İSTANBUL’DA 5 BİN 313 KİLOMETREKARE DENİZ DOLGUSU
Kıyı alanlarını doldurarak yapılaşmayla, hem su yaşamının, hem de insan yaşamının riske atıldığını belirten Dr. Kesici, kıyı-kenar çizgilerini hiçbir nedenle daraltmamak gerektiğine işaret etti. Türkiye’de kıyı kenarlarının doldurularak alan elde etme geçmişinin 1950’li yıllara dayandığını anlatan Dr.
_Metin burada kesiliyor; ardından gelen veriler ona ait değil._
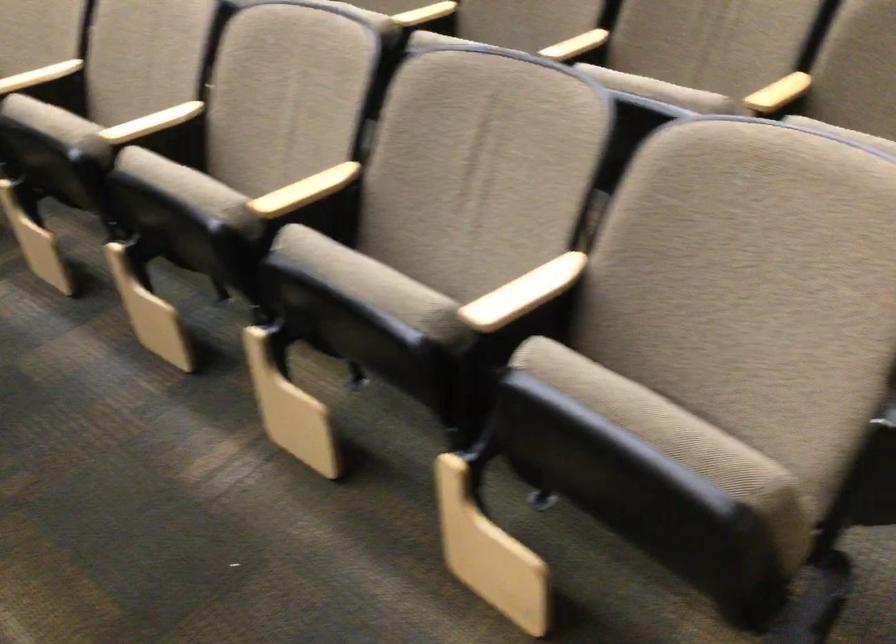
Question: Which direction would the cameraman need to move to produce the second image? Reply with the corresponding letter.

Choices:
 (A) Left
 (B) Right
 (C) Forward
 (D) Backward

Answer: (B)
Kesici, “Ancak 1980’lerden sonra bu yöntem hız kazandı. Başta İstanbul olmak üzere Karadeniz’den güneye kadar tüm kentlerde doldurma alanlar yapıldı. Kıyı doldurmalarının en yoğun olduğu İstanbul’da yüz ölçümü 5 bin 313 kilometrekare olan dolgu alanları, neredeyse bir ilçe büyüklüğüne ulaştı. Son 15-20 yılda ise ‘denizi doldurma’ inşaat sektörünün en önemli alanlarından biri haline geldi” diye konuştu.
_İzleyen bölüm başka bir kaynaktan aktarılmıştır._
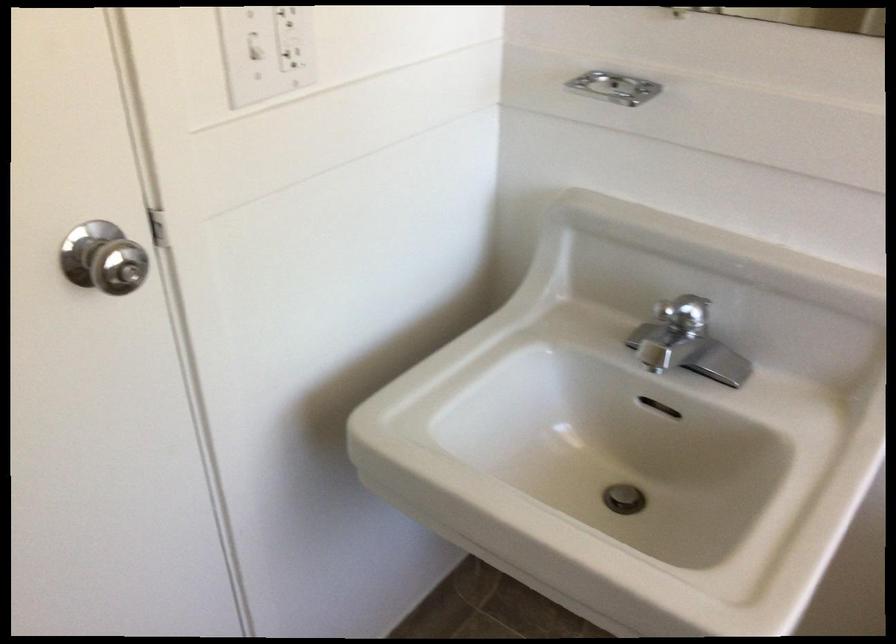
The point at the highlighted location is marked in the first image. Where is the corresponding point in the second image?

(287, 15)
DOLGU YAPI ÖRNEKLERİ; DENİZ-SU GERİ ALACAK
Karadeniz Sahil Yolu’nun dolgu olan kısımlarının zaman zaman doğa tarafından geri alındığına dikkati çeken Dr. Kesici, son günlerde yaşanan kayıplara ilişkin şu örnekleri verdi:
“Hopa-Sarp yolunun deniz doldurularak yapılan bölümü 15 yıl arayla 2 kez 10 metreyi bulan dalgalar nedeniyle çökmüştü. Ordu- Giresun Havalimanı inşası için ocaklardan 22,5 milyon metreküp taş alındığı ve bölgede büyük tahribatlara yol açtığı belirtiliyor. Bu alanın yakınında yine deniz dolgu üzerine 60 bin metrekarelik Ordu Fındık ve Çikolata Park Projesi devam ediyor. İzmir Körfez kesimindeki deniz taşması, su baskınları körfezdeki daralmalar sonucu yaşanan kayıplar. Kocaeli’deki dolgu alanlarıyla yeni liman çalışmalar. Hatay’da Amik Gölü’nün kurutulmasıyla yapılan havalimanı ile etrafında yapılan yerleşim alanları, tarlaları her yıl su basmakta. Dolgu alanı üzerine inşa edildiği bildirilen İskenderun Limanı ve sahil yolunda yaşananlar. Ülkemiz stratejik amaçlı içme suyu kaynağı doğal tatlı su göllerinden olan Eğirdir Gölü ve Beyşehir Gölü kıyılarında kamu yararı bakışlı rekreasyon alanlarının daha sonra konutlarla işgali ve bilhassa Eğirdir’de göl kıyısında konumlanan konut ve yola doğru yaşayan tehlikeli heyelanların sıklığı ve su kirliliği. Mersin’deki Denizpark alanının denizden dolgu nedeniyle Kıyı Kanunu’na aykırı olması gerekçesiyle Danıştay’ın projeyi yok sayıp yıkım kararı alması. Milyonlarca yıl içerisinde dalgalarıyla yolunu, kıyısını, sahili oluşturup, enerjisini boşaltan, dinginleştiren deniz-kara dengeli biyolojik çeşitlilik, ekosistem yapısı, kendisine yapılan ekolojik olmayan yapay ekleme ve dolgu alanlarını asla kabullenmez. Son dönemde dolgu alanlarda yaşananlar budur. Deniz ve su, yolunu, yatağını bırakmadığı gibi kendinden alınanı da mutlaka geri almaktadır, alacaktır da.”